## Document excerpt
....

While the labels are helpful, we can make this even clearer in our visualisation. Below we use the “case_when” function to create a vertex characteristic that assigns a colour for each level of role that we have. What this does it combs through the ‘role’ characteristic and, if it finds what we want it to, it assigns a specific colour that we want. So, DJs are wheat, Artists are red, Crews are Cyan and Bands are purple.

V(grime_08_clean)$role_colour <- case_when(
  V(grime_08_clean)$role == "DJ" ~ "wheat",
  V(grime_08_clean)$role == "Artist" ~ "red",
  V(grime_08_clean)$role == "Crew" ~ "cyan",
  V(grime_08_clean)$role == "Band" ~ "purple"
)

Now we have that attribute set in our network, we can set the colour to reflect those colours. For the viewers, we have added a legend at the bottom left.

set.seed(123)
par(mar = c(0,0,3,0))
plot(grime_08_clean, 
     vertex.color = V(grime_08_clean)$role_colour,
     edge.arrow.size = 0.5, 
     vertex.label.cex = 0.4, 
     main = "Node Size Relfects Artist Prominence")


legend("bottomleft", 
       legend = c("DJ", "Artist", "Crew", "Band"), 
       fill = c("wheat", "red","cyan", "purple"), 
       title = "Node Colour")

....

Dataset excerpts
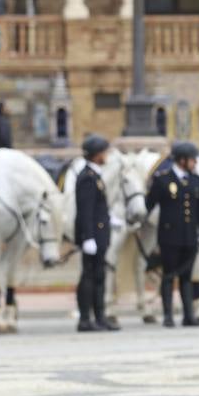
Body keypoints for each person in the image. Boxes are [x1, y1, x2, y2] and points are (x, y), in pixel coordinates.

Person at [146, 142, 199, 328]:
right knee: (168, 275)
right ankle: (168, 315)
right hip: (169, 237)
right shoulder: (163, 179)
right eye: (192, 159)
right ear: (182, 160)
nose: (195, 163)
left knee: (186, 277)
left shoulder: (195, 180)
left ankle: (188, 315)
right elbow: (149, 204)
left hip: (190, 236)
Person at [76, 134, 121, 332]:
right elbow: (85, 211)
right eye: (104, 152)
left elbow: (97, 208)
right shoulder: (87, 178)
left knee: (99, 276)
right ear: (96, 155)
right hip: (93, 236)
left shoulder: (95, 175)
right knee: (89, 277)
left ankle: (100, 316)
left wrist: (110, 219)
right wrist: (88, 237)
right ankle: (86, 318)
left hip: (99, 233)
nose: (106, 156)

....

## Task prompt
Decide whether each statement agrees with the network plot excerpt, answering yes or no and quoting the words of the excerpt that settle it. 1. Crews are given the color cyan. 2. The legend is placed at the top right of the plot. 3. The "case_when" function works through the ‘role’ characteristic to assign colors. Please answer using only the network plot excerpt, not the rows.

## Solution
1. Yes: "Crews are Cyan"
2. No: "we have added a legend at the bottom left"
3. Yes: "it combs through the ‘role’ characteristic and, if it finds what we want it to, it assigns a specific colour that we want"